TEXT TO READ –
# Nasa Satellite photo of the world at night



## gentlejunho (Aug 12, 2004)




----------



## Effer (Jun 9, 2005)

Cool!


----------



## wjfox (Nov 1, 2002)

Fascinating, and very beautiful.


----------



## Der wahre Heino (Sep 13, 2004)

look at the difference between notrth and south korea!


----------



## birminghamculture (Nov 1, 2002)

We've gotta get some lanterns into Africa - how are those bloody lions suppose to see in the dark.


----------



## asianguy (Jul 10, 2005)

This satellite photo says a lot of urbanization, i can identify major cities/metros just by the large white patches:

LA, New York Metro, Chicago, London, Paris, China Pearl River Delta (HongKong, Shenzhen, Zhuhai), Taiwan (Taipei, Tainan, Gaoshiung), Tokyo Metro (Almost the whole main island of Japan is lit up), Seoul.

You can also identify large rural farming communities by the numerous and high concentration of white dots:

China (Inland provinces)
India/Pakistan/Bangladesh
East Europe/Russia
Brazil
Center part of USA/Canada

India is especially incredible with small white dots evenly spreadout throughout the country.


----------



## Djoez (Jan 30, 2005)

Awesome, thanks!
Look at the river Nile!


----------



## asianguy (Jul 10, 2005)

Oh, i noticed that there's a river in Eygpt that seems to be lit up?? Is that the Nile?


----------



## brooklynprospect (Apr 27, 2005)

It's almost a proxy for development and population density.


----------



## Compaq (Mar 5, 2005)

canada is very lighty for the population. very! much more htan australia ...
russia seems to have some roots (lines) going east from europe ... besides these lines russia is dark as! whole of africa is almost darker than australia.
& is the hwole population of china only on the easy half !? 
japan, usa, europe, india & west china - URBAN ALERT!


----------



## Imperfect Ending (Apr 7, 2003)

Its interesting to see how the shape of Thailand is made out with lights at night. so is South Africa


----------



## VansTripp (Sep 29, 2004)

Alot of light in USA :lol:


----------



## hngcm (Sep 17, 2002)

You know, somebody posts this like once every 3 months, yet i never get tired of seeing it.


----------



## streetscapeer (Apr 30, 2004)

LA Lover said:


> Alot of light in USA :lol:



^yeah that's alot of power in a massive area!!


----------



## SkylineTurbo (Dec 22, 2004)

That's it, I'm gonna sponsor a child in Africa .


----------



## VansTripp (Sep 29, 2004)

streetscapeer said:


> ^yeah that's alot of power in a massive area!!

STORED DATA –
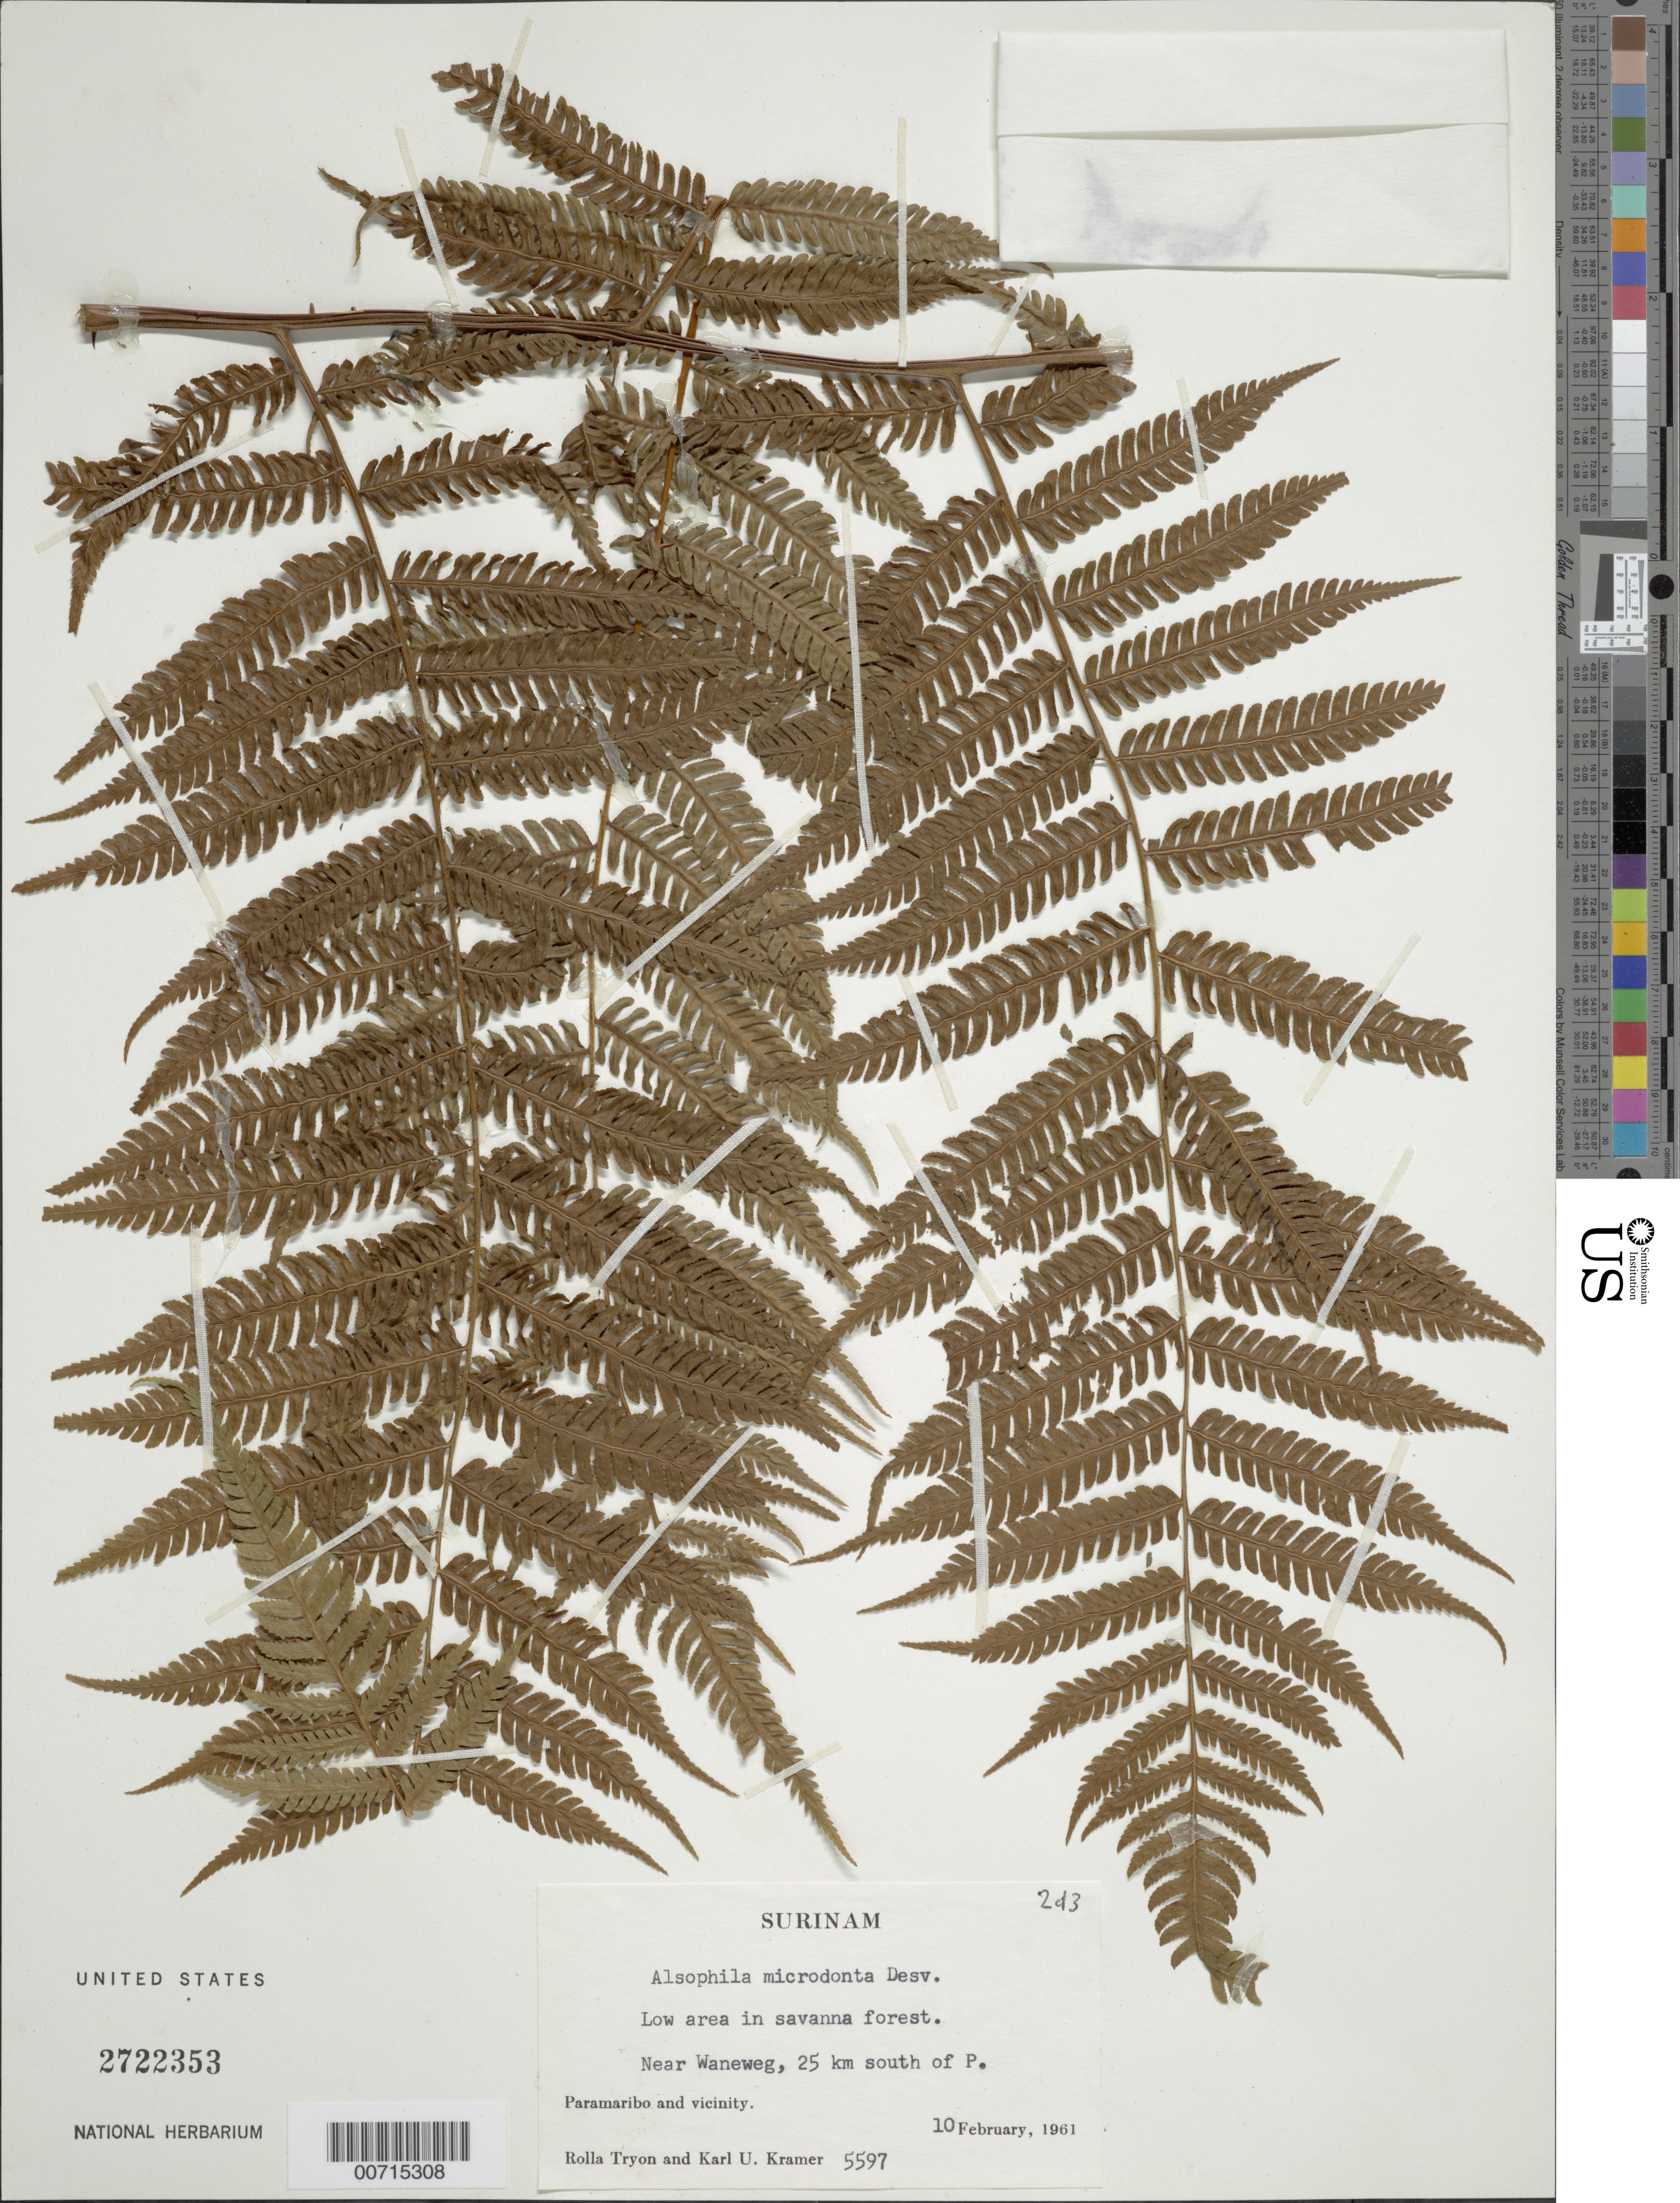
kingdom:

TASK STATEMENT –
Answer these about the thread on the NASA night photo of the world:
1. Which two countries does Der wahre Heino point out the difference between?
2. Which river does Djoez say to look at?
3. Which two countries does Imperfect Ending say can be made out by their shape in lights?

TASK OUTPUT –
1. North Korea and South Korea
2. The Nile
3. Thailand and South Africa